Friday, February 10, 2012

A La Carte Religion


A couple of years ago a friend and I got into a discussion about religion, one that I think was left up in the air.  It’s been bugging me since then, popping into my head over and over.  There was a point I was trying to make that I don’t think I got across.  I think it’s a pretty important point.

It all started when I saw a woman with a Hebrew phrase tattooed on her ankle.  Tattoos are specifically forbidden in the Torah (Leviticus 19:28).  I made a snarky comment that anyone who was actually Jewish, religiously not secularly, wouldn’t get anything tattooed regardless of what the message was.  My friend responded that my beliefs were old fashioned and advocated for a more modern approach, which seems to be some sort of a la carte spiritualist affair.  Personally, I find that belief system to be intellectually dangerous.  You’re supposed to grow throughout your spiritual journey.  If you pick what you want to believe based on what you already believe, how do you grow?

Western religions are absolute.  Whether you follow any franchise of Judaism, Christianity, or Islam, you believe that your book or books are the word of God, either handed down by God Himself or written by humans who were inspired by God.  Those rules are God’s will for you to learn and follow.  I can’t recall any commandment or law, and those of you who are more versed in the Torah, New Testament, or Koran than I can correct me if I’m wrong, beginning with the phrase, “if it wouldn’t be too much trouble,” “if you feel like it,” or, “if this statement already agrees with what you believe I would say.”  It’s that third qualifier that really troubles me.

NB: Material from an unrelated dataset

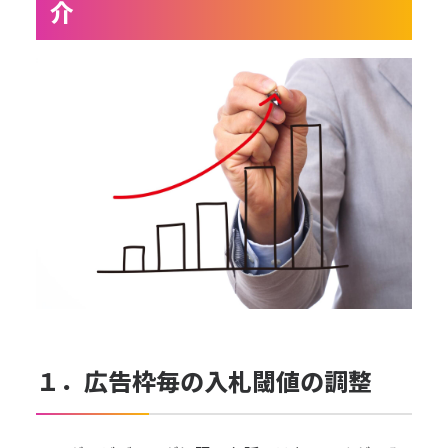
介
１．広告枠毎の入札閾値の調整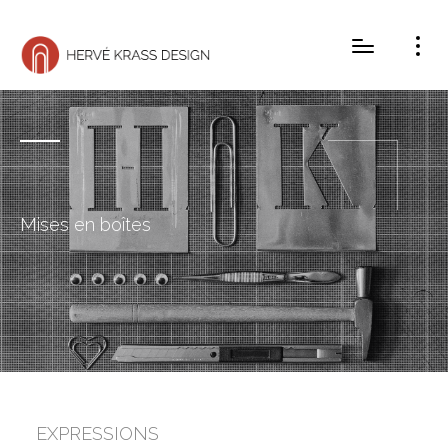
Mises en boîtes
EXPRESSIONS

If you buy into Western religion then you believe in a perfect God who sent you his words.  Those words are perfect, and it’s not your place to second guess the creator.  God created everything so He knows what’s what.  He gave us these books to study and follow, not to question.  All of the commandments and laws are to be followed, not just the ones you want to believe in or think are easy to accomplish.  You are not the arbiter of truth.  You learn the external truth.  That is how you grow.

If, on the other hand, you decide that you can choose which biblical passages God actually meant and which He didn’t, then surely God is made in man’s image.  I don’t see how you can hold both the belief that you can decide what God is as well as the belief in a supreme being who is the ultimate arbiter of truth.  Either you define truth or God does.  If you choose yourself, then you have to reject western religions because in those faiths, God is the truth. 

If you find you don’t buy the whole package of these western religions of absolutes, then maybe Gnostic theistic philosophies are not for you.  Back off from them.  Most importantly, stop identifying as a member of one of those groups.  Speak the truth about who you are and what you believe.  The United States is a country filled with people who claim to be Christian, but most only on Christmas and Easter.  If more of those people identified themselves as some sort of unaffiliated theists or something that accurately described their beliefs and practices, maybe the Republican Party wouldn’t spend so much time pandering to the religious whack-jobs who think the United States is a Christian Nation.  

Eastern religions, more akin to philosophies in the western mind, don’t rely on some single set of rigorous and concrete laws to be slavishly followed like western religions.  However, these are not “believe whatever makes you feel good” philosophies either.  There is still an external truth for you to seek.  You grow spiritually through meditation and learning, you wrestle with philosophy, but you do grow.  There are correct paths to follow.

The modern spiritualist is on a self-designed path, picking and choosing items from a variety of different philosophies and religious traditions to suit their own tastes (often incorporating magical and pseudo-scientific hoo-hah along the way).  But how do you know which beliefs are right to choose?  More importantly, if you’re only choosing things you already agree with, how do you grow spiritually? 

When these spiritualists seek an external guide, they invariable choose someone who is saying what they want to hear, what they already believe.  So, there’s really no growth there.  Instead, you end up with a group of likeminded individuals reaffirming their biases and participating in groupthink.  In groups where ideas are not challenged, instead forming consensus, there can’t be growth.

If you happen to be one of these types of spiritualists, you can stop your quest now.  You already know what is right, what is wrong, and why.  There’s no need to waste any more of your time surrounding yourself with quotes that reaffirm what you already believe.  You’re not going to grow.

Personally, I would like to see more people evaluate their religiosity.  I find that in my lifetime I’ve met few devoutly observant people.  I bet, through reason and deliberation, that most would conclude that they are not religious.  However, since few have used evidence or reason to arrive at religion, I doubt that evidence or reason will persuade them to abandon religion.

I, myself, am trying to live a life with a reason and evidence-based philosophy.   I know that there are many things I do not know, and that won’t be known in my lifetime.  I’m OK with that.  I don’t need to fill the gaps in my knowledge with any convenient fantasy.  Instead, I’m learning to be comfortable saying, “I don’t know.”  Learning to say, “I don’t know” is a great experience.  It is liberating to speak the truth.